At first, I thought it was for Halloween because of the goth can design and the quite frankly horrifying nature of the idea. But then I realised that those rings were Oreos, not the stripy tights of Jenna Ortega. So we must assume that this is just a regular weird belch from the distended belly of capitalism, and hope that it doesn’t hang around in the air for years like a dead bat with a novel coronavirus.

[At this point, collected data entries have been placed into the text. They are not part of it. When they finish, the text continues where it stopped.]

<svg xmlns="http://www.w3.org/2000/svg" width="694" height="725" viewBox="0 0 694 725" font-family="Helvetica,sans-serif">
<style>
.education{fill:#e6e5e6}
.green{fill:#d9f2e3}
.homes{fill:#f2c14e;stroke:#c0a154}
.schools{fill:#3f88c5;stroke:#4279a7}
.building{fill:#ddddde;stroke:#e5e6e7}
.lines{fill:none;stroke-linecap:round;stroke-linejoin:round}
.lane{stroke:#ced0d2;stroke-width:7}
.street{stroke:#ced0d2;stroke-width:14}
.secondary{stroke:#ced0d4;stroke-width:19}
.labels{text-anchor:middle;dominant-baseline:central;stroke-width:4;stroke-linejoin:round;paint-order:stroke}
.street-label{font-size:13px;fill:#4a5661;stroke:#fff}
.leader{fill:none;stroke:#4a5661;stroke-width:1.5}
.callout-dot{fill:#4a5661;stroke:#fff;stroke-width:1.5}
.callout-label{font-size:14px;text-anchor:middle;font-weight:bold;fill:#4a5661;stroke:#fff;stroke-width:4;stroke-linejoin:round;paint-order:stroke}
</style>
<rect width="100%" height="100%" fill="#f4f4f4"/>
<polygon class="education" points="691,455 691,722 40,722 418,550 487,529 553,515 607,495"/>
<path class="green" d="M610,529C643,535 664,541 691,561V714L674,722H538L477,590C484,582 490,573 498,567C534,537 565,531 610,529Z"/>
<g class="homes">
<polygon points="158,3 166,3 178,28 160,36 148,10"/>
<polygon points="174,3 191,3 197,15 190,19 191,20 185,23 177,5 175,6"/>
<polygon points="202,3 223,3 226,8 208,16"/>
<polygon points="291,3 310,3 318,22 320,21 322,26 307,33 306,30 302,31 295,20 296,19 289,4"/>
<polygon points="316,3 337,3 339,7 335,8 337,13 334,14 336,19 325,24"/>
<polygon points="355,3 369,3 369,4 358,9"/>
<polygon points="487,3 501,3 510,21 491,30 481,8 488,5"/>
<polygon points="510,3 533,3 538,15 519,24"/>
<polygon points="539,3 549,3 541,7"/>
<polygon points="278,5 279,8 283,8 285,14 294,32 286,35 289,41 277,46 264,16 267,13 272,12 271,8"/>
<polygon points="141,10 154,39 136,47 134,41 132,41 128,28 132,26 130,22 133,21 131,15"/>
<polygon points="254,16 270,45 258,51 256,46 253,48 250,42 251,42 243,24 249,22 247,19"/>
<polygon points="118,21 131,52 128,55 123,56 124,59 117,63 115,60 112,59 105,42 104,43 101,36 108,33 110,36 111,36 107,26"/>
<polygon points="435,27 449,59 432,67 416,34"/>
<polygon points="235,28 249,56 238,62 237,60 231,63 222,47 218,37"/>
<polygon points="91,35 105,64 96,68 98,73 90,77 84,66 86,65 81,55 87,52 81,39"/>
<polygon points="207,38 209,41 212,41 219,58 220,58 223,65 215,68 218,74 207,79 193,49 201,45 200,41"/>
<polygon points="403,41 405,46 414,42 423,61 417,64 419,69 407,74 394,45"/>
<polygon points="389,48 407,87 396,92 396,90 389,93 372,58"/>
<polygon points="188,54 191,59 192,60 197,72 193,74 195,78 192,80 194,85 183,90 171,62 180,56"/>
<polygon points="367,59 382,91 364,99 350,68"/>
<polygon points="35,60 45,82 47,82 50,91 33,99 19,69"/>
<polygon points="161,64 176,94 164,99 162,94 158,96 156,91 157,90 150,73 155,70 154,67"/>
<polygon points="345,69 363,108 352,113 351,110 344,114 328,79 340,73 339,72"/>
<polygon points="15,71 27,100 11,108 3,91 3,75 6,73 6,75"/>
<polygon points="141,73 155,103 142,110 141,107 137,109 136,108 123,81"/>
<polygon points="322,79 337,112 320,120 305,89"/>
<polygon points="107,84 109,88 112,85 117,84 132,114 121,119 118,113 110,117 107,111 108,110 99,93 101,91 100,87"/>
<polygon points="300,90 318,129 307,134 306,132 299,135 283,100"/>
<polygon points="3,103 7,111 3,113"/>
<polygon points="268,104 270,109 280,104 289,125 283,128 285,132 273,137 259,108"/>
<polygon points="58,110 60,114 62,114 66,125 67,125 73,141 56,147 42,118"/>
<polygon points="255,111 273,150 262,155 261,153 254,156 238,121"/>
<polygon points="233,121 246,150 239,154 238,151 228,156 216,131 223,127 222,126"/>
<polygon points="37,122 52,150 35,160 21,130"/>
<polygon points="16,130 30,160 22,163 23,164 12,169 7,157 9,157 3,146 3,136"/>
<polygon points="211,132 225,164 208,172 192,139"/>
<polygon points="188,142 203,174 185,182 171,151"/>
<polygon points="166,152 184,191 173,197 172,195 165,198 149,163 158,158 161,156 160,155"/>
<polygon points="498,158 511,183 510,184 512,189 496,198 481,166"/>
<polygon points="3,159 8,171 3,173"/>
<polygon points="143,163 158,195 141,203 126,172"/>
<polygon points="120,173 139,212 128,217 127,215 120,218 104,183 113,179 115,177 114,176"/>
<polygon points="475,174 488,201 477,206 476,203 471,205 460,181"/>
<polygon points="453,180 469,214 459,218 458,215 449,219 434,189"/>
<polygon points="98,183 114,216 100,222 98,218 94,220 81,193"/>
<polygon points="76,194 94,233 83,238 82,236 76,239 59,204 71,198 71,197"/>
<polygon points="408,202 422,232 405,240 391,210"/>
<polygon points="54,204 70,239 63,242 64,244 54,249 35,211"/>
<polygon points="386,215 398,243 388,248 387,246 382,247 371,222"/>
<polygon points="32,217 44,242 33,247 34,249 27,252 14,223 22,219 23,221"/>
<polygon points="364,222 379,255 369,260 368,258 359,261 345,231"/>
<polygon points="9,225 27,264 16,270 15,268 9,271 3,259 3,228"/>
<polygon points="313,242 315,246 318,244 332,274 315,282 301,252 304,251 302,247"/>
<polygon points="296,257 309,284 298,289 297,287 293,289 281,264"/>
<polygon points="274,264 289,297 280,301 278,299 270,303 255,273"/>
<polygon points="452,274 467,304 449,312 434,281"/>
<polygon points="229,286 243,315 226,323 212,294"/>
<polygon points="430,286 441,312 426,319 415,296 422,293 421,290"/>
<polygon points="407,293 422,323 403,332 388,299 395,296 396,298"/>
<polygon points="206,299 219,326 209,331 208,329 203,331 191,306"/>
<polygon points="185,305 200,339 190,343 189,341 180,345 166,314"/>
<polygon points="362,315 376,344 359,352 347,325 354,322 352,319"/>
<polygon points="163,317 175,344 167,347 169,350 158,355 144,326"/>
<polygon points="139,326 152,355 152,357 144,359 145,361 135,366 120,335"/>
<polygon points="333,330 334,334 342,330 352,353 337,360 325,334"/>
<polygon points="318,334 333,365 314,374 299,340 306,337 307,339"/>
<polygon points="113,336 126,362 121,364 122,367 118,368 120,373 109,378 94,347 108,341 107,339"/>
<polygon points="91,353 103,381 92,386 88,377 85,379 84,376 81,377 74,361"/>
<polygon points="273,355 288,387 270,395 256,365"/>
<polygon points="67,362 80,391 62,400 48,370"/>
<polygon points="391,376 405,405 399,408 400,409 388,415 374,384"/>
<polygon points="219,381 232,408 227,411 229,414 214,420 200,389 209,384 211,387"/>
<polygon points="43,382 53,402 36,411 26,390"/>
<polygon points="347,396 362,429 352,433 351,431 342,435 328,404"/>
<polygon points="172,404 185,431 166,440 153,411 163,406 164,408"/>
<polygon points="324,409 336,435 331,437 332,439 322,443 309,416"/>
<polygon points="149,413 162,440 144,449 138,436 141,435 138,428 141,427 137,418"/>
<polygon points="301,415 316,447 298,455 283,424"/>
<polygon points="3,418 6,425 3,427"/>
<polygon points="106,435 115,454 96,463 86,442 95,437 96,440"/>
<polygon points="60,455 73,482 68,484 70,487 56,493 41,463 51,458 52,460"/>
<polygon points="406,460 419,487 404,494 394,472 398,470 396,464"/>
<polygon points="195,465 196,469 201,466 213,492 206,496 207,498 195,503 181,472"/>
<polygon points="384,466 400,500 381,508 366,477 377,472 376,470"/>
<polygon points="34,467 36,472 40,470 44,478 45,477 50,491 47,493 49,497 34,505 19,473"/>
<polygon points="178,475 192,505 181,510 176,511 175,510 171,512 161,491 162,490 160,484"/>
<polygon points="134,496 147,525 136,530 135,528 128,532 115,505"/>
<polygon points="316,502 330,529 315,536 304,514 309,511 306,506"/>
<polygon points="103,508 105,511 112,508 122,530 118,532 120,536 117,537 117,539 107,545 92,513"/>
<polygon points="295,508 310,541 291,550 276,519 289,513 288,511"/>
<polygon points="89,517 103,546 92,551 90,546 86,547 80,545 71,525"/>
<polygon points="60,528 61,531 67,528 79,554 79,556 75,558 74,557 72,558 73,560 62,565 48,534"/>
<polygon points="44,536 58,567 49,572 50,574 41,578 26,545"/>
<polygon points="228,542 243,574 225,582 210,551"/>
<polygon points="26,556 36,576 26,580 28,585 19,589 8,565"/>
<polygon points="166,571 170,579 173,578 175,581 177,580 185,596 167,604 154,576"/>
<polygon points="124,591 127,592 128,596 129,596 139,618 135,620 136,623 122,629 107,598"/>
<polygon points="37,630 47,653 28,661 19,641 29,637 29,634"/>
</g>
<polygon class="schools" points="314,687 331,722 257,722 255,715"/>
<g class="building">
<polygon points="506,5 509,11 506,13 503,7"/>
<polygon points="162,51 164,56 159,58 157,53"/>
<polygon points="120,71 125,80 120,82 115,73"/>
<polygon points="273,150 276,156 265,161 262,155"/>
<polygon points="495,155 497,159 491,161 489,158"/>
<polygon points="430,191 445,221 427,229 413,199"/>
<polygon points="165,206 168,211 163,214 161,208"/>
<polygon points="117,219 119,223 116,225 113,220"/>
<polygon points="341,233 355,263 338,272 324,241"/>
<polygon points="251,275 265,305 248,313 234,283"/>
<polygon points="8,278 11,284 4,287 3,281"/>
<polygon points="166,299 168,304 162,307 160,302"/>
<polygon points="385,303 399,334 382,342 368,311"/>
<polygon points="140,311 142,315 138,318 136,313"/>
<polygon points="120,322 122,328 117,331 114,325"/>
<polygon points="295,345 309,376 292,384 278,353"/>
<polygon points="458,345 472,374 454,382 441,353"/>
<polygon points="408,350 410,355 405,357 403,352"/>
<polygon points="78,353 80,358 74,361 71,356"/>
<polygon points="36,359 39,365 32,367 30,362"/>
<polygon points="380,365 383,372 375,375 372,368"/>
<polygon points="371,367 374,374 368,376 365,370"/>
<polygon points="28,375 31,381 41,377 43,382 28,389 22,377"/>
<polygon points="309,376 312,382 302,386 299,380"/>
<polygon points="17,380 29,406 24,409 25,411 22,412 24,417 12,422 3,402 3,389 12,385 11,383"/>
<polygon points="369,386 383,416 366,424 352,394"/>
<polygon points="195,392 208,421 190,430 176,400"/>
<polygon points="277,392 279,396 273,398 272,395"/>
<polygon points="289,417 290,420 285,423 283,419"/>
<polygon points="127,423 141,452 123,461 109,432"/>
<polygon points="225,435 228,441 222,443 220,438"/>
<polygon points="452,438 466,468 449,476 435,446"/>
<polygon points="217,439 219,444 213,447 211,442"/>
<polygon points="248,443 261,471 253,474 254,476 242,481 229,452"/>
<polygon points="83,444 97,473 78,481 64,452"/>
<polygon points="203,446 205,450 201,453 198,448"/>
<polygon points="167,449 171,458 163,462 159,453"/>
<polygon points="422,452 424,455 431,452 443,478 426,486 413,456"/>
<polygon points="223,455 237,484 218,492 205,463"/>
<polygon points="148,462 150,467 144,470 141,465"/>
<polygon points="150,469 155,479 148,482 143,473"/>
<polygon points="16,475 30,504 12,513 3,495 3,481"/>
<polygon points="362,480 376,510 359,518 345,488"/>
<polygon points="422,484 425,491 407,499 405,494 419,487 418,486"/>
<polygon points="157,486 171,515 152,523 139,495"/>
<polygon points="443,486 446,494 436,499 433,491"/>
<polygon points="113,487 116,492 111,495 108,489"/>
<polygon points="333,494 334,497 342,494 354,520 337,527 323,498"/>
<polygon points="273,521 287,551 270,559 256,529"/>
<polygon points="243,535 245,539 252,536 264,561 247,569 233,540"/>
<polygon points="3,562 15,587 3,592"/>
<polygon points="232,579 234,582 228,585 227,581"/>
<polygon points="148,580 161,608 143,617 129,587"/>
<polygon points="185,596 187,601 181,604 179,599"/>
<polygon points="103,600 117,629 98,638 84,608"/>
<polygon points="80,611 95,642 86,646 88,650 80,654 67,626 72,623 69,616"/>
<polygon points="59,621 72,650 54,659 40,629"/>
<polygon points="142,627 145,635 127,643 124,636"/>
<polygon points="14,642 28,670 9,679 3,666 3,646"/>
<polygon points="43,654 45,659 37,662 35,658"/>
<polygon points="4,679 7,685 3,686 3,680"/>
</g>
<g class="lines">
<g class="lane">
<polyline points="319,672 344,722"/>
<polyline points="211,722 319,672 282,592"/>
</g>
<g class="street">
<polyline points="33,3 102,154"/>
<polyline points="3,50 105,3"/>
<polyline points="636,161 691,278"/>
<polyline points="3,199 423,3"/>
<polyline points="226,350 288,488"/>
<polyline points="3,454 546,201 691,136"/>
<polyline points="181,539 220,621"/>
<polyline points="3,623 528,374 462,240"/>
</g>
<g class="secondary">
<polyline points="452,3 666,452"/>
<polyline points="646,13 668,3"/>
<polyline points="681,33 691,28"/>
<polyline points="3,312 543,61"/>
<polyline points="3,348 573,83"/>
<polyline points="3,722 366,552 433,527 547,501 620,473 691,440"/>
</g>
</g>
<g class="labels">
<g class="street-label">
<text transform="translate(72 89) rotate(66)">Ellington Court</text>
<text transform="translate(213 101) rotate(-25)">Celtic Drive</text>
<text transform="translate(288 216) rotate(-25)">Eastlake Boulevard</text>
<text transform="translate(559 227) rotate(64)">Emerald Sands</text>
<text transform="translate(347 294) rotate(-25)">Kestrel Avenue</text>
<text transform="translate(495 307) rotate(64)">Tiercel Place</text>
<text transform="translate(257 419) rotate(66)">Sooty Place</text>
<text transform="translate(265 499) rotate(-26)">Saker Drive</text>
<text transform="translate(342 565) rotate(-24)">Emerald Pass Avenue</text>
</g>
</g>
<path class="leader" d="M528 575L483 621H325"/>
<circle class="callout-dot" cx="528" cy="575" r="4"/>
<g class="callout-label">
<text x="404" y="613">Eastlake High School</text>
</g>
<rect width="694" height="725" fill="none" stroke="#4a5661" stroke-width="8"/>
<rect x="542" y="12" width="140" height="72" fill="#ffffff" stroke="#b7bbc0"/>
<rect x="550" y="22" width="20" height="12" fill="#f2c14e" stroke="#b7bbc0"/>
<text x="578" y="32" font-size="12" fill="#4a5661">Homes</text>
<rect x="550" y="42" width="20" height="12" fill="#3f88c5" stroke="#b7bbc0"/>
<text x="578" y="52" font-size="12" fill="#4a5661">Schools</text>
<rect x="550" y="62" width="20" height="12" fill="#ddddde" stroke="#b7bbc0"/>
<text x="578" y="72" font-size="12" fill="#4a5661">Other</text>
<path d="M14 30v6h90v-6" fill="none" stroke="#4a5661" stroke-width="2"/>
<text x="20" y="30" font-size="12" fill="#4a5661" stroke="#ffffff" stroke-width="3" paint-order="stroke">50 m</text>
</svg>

What does it taste like, though? Well, actually, it’s not too bad – a bit like fizzy non-alcoholic Kahlùa. So if you’re sitting on a bench in a deserted high street, I highly recommend that you top it up with Smurfnoffs vodka from Lidl and enjoy it before they do their next collab: Coke Zero x Nitromors.
VERDICT: Oreofying
THING: Mrs Hinch’s Cosy Season Lenor In-Wash Scent Booster
And finally, here’s another collab, but this one seems to be part of the fabric conditioner of society now - the inevitable appearance of influencer Mrs Hinch on every cleaning product ever made. Mrs Hinch has now become so synonymous with cleaning, like Mr Sheen or Mr Muscle, that she’s ceased to be a real person at all. In fact, let’s hope she never has to prove her identity to the authorities, because you may as well have a passport that says ‘Dr Oetker.’
These in-wash scent booster granules are part of a new range of performatively autumnal laundry liquids that will make your clothes smell of White Musk and Golden Maple, an aroma that sounds even more AI generated than Oreos and Coke Zero. But who am I to reject Mrs Hinch’s Cosy Season©? Perhaps not as fun as Brat Summer, but surely nicer than Means Tested Winter?
Unfortunately, like frogs with three eyes and 25 degree heat in September, it was all wrong. I’d never used this stuff before and it felt like I was throwing a fistful of lentils into the washing machine. And as I had neglected to buy the washing liquid and the fabric conditioner, it meant that there was no scent to boost, so instead of an overwhelming aroma of artificial pumpkin spice, there was absolutely nothing at all. Then I realised: this product doesn’t really exist unless you fully buy into the concept of Mrs Hinch and Cosy Season - EVEN THOUGH THEY DON’T REALLY EXIST, EITHER.
Still, it was only £2 from Home Bargains, so no harm done! (Apart from to all aquatic life, obviously).
VERDICT: Lenor, directed by David Hinch
I got carried away in Lidl last week and bought some Emily in Paris goats’ cheese and honey stuffed pasta. The moment I rang it through at the checkout I regretted it. But actually, it was delicious. I will continue to never watch Emily in Paris though, as it looks dreadful. And I remain baffled that Italian food was part of what seemed to be a Parisian themed week. Weird.